We have been trending this way for a decade. Still, this — like, for example, the single-season homer record going from 61 to 70 — has the feel again of the non-incremental and the unnatural. We learned with steroids that when it is too good to be believed, well … And there is now an industry focusing more seriously on the abundance and advance of illegal sticky substances overtaking the game and distorting the pitcher-hitter confrontation. A cottage industry has grown from pine tar to thickened sunscreens to now concoctions so sticky that people in dugouts say that when the stadiums were empty you could hear the friction as the ball left a pitcher’s fingers.

We have learned what extra revolutions per minute can mean to movement on breaking pitches and ride in the zone on fastballs, ushering in a revolution of revolution — and the hunt (legal and illegal) to gain more.

Cardinals reliever Giovanny Gallegos was ejected after umpire Joe West alleged he had a foreign substance on his hat.
AP Photo

Action is needed against the illegal. Now. An important step was to come Wednesday and Thursday in New York when owners met in person for the first time since the COVID-19 outbreak. Key to the agenda was updating teams on what has been discovered over the first two months as MLB (as promised) collected baseballs and examined what was on the surface plus studied data such as spin rate, video and took information from monitors at ballparks with eyes out for cheating.

MLB believes it has a strong feel for what is being used, by whom, how often and to what effect. Multiple sources said to anticipate action.

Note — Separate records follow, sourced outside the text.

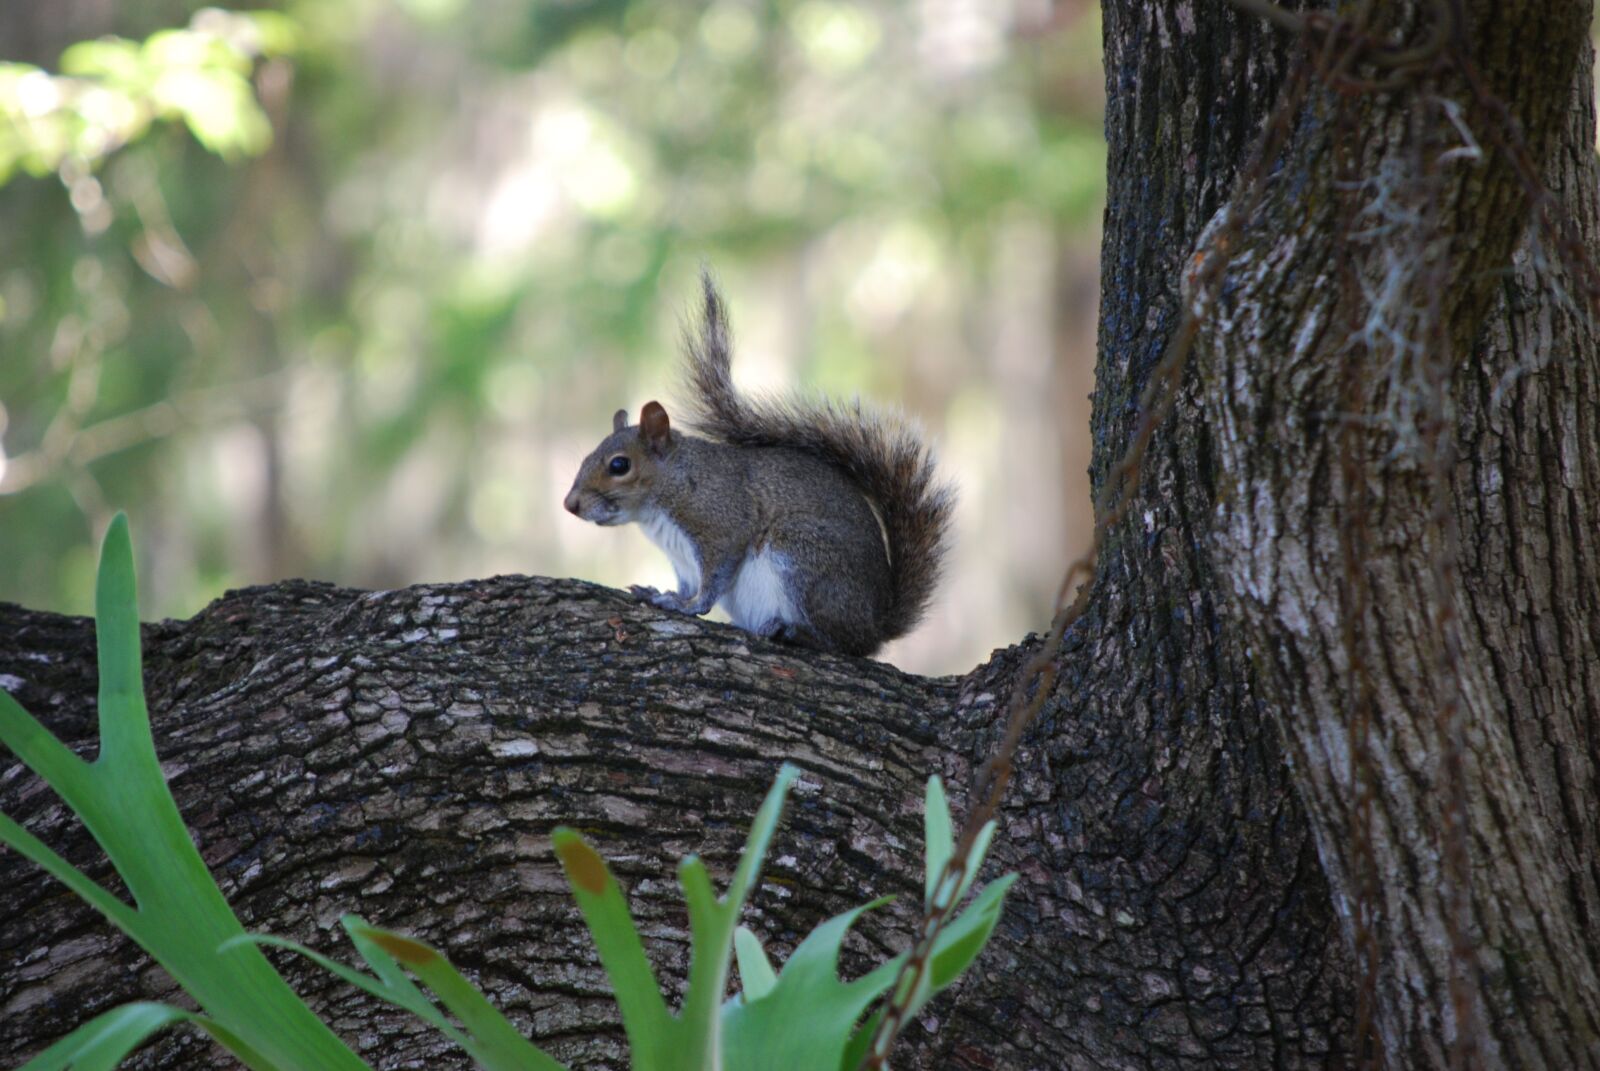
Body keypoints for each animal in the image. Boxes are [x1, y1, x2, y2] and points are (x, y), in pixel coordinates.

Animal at [562, 273, 953, 657]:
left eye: (619, 465)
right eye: (586, 458)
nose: (570, 504)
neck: (674, 484)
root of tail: (877, 623)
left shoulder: (721, 524)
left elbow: (712, 581)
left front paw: (687, 606)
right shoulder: (682, 559)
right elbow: (687, 582)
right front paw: (660, 593)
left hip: (802, 553)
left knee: (845, 645)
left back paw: (795, 632)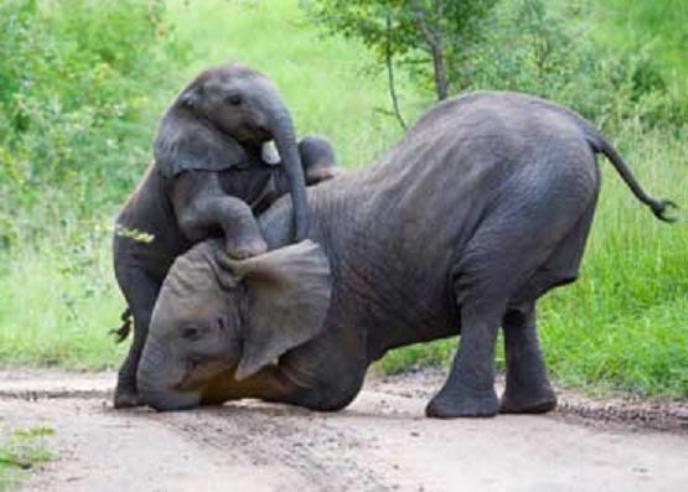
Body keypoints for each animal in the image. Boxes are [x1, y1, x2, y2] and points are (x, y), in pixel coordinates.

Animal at [113, 61, 338, 408]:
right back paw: (129, 401)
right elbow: (198, 216)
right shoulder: (187, 165)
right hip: (127, 257)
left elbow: (284, 175)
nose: (301, 236)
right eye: (235, 100)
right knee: (146, 316)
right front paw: (250, 252)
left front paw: (326, 175)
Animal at [133, 90, 672, 418]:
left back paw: (451, 413)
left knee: (482, 286)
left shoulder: (334, 311)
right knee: (518, 304)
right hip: (548, 198)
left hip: (534, 192)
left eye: (194, 331)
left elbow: (324, 387)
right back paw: (529, 408)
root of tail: (582, 126)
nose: (155, 396)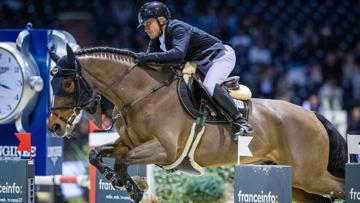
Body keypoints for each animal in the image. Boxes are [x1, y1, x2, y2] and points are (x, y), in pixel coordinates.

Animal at [48, 45, 348, 202]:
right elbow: (97, 154)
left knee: (341, 185)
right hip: (297, 182)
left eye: (67, 83)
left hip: (310, 175)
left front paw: (134, 188)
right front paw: (116, 180)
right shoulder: (128, 142)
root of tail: (314, 115)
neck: (142, 94)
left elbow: (123, 162)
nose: (54, 127)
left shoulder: (164, 150)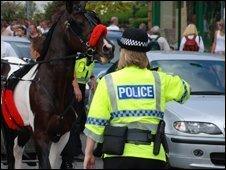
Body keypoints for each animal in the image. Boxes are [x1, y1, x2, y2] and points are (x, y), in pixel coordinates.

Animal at [1, 1, 115, 169]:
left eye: (97, 20)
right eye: (79, 23)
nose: (108, 48)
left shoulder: (62, 136)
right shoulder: (41, 136)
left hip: (23, 129)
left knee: (17, 153)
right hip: (9, 128)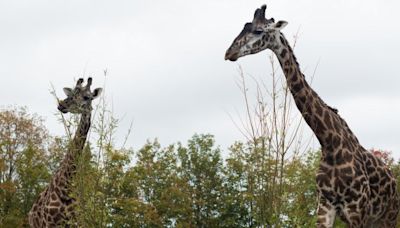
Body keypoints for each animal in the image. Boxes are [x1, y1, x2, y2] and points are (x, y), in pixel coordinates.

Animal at [28, 78, 102, 226]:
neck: (65, 187)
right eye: (71, 93)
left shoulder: (75, 222)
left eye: (87, 97)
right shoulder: (48, 223)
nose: (61, 104)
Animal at [225, 4, 400, 227]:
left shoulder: (356, 210)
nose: (229, 52)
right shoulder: (325, 206)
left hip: (387, 217)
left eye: (258, 31)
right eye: (244, 27)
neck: (329, 142)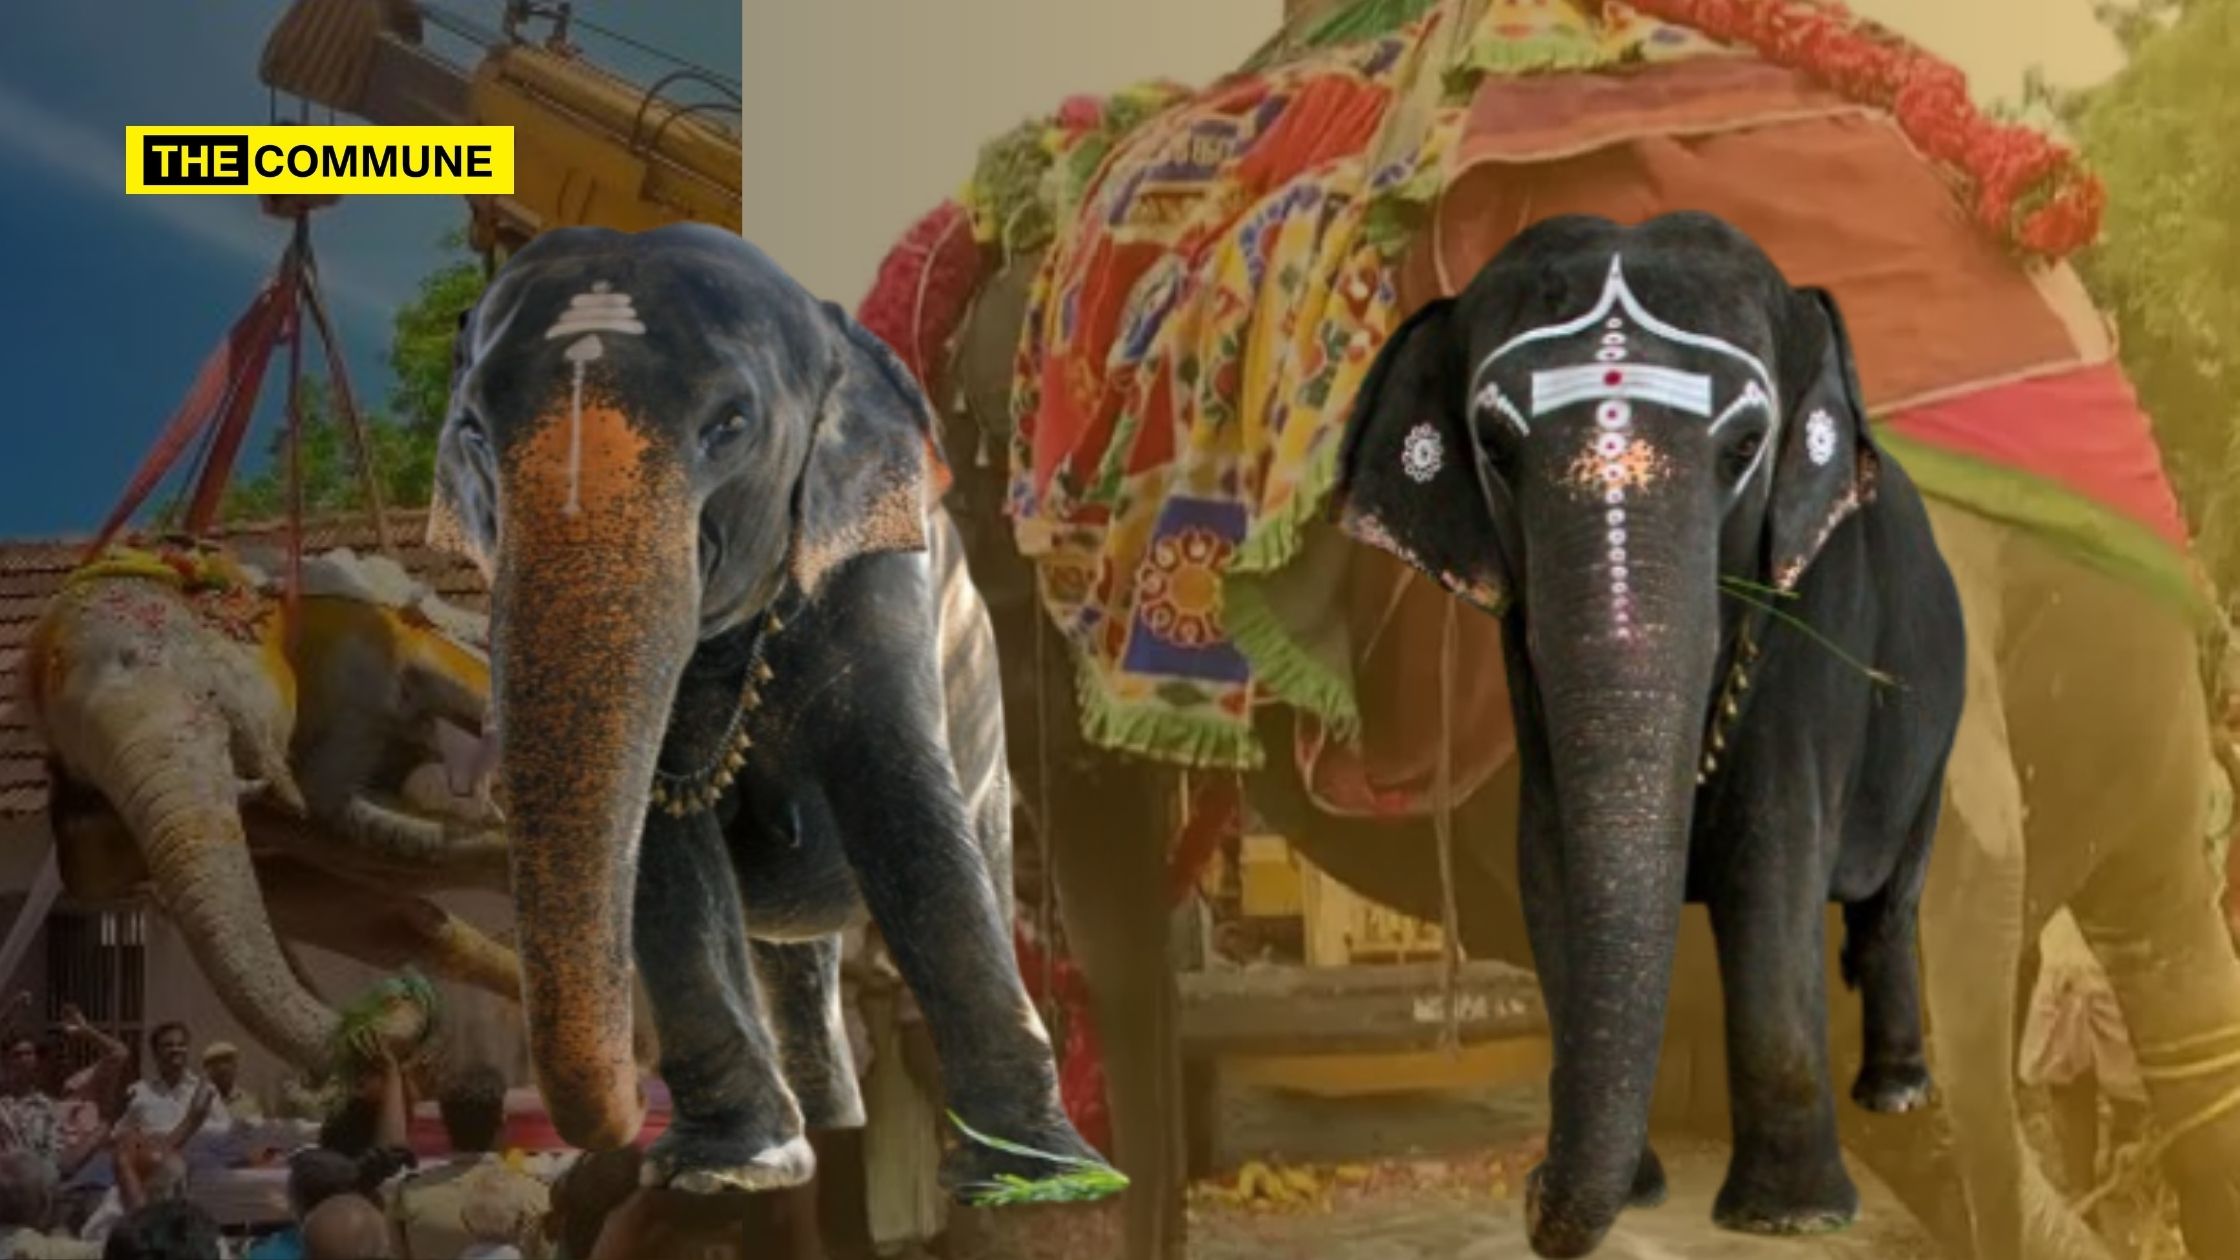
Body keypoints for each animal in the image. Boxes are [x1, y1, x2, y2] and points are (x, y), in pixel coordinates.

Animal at [425, 222, 1111, 1201]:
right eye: (474, 430)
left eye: (731, 425)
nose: (613, 1132)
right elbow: (663, 853)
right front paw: (725, 1168)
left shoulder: (881, 584)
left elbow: (908, 821)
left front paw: (1044, 1179)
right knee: (794, 956)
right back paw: (825, 1131)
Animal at [1328, 211, 1966, 1255]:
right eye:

Here’s what I think should be done: Like with COVID testing, redact the name of teams and individual players, but in the report state how many clubs and pitchers have used illegal substances, what the substances are and what that did to rpms. Then pick a start date, like July 1, to state that umpires are being ordered to aggressively check for foreign substances, and if one is proven to be used, then not just the pitcher, but the pitching coach, manager and head of baseball operations too will all be suspended for 10 games (the length Michael Pineda was suspended in 2014 for having pine tar on his neck).

The suspending of coach, manager and GM will prevent the Sergeant Schultz-ing of the issue, like steroids, when all in leadership claimed to not know what was going on. You better make it your business or you get suspended, too.

Rob Manfred is going to have to be the one to be the face of this. We know managers are not going to challenge the other team in fear of losing credibility in their own clubhouse because they have cheaters. The hitters have gotten bolder in claiming a problem, but none wants to be seen as a narc in naming names in baseball’s version of the Thin Blue Line.

But the players — not just hitters, but pitchers — and the union should, at minimum, not block such strong action. They really should encourage it. They are all stewards of the game, too, and know what a lingering impact not acting in a unified way on steroids damaged credibility, fan interest and historic records. Hurting the sport, hurts all. And like survey testing for steroids not deterring users in 2003, the announcement by MLB that it was going to investigate the sticky issue has not deterred enough cheating. Many who have been in dugouts this year privately tell me that the malfeasance is blatant.

And this is cheating, against the rules on the book as much as loading a bat with Super Balls. By cracking down for half a season beginning July 1, MLB can gain half a season of information to see how much that helps with the huge problem of too many strikeouts and not enough balls in play.

Former Yankees pitcher Michael Pineda was suspended in 2014 for having pine tar on his neck.
AP

It will not be a panacea. The hitter-pitcher ecosystem has switched too strongly to the pitcher for many reasons — mostly legal. But before rules are changed to, for example, move the mound back a foot or ban shifts, let’s better enforce an actual written rule. Let’s not let cherished stats and achievements be further debased in the sport that honors them most. Let everyone involved in the game see the big picture — in a way they did not while protecting their own turf in the bad ole steroid days — and unite (you know, stick together) for the good of the overall sport.